=== Begin Enclosure ===
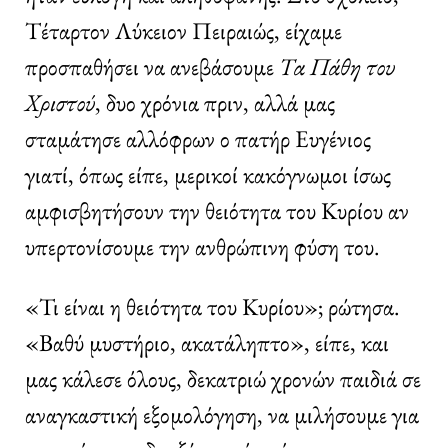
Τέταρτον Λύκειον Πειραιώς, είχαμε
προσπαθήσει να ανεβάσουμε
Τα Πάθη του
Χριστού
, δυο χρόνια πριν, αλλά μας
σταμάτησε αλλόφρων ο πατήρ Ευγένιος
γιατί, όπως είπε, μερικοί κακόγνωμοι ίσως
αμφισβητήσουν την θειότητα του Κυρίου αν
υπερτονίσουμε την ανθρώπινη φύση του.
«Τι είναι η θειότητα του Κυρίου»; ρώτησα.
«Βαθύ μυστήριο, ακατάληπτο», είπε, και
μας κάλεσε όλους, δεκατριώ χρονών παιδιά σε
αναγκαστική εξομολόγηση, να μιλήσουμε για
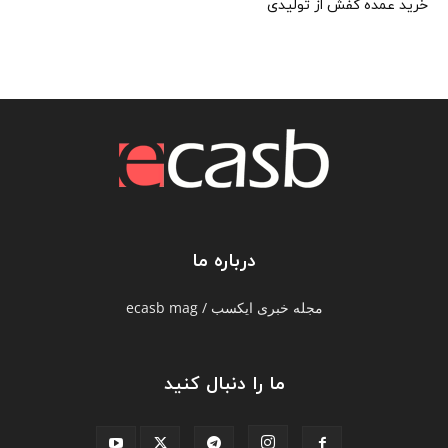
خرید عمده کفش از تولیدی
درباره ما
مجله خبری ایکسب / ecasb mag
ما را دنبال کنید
=== End Enclosure ===
=== Begin Enclosure ===
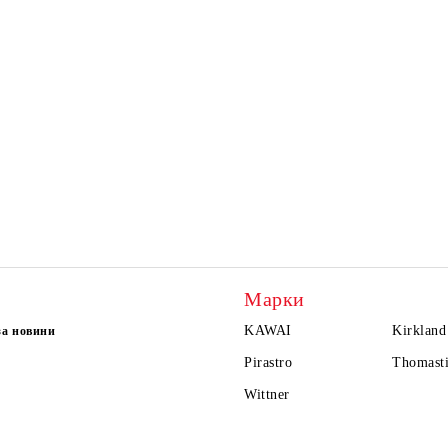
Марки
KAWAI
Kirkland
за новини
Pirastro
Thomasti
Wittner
=== End Enclosure ===
WHAT NEEDS TO BE DONE >>
Within the data above, filter for lines containing the word "είπε" and copy each one.

TASK SOLUTION >>
γιατί, όπως είπε, μερικοί κακόγνωμοι ίσως
«Βαθύ μυστήριο, ακατάληπτο», είπε, και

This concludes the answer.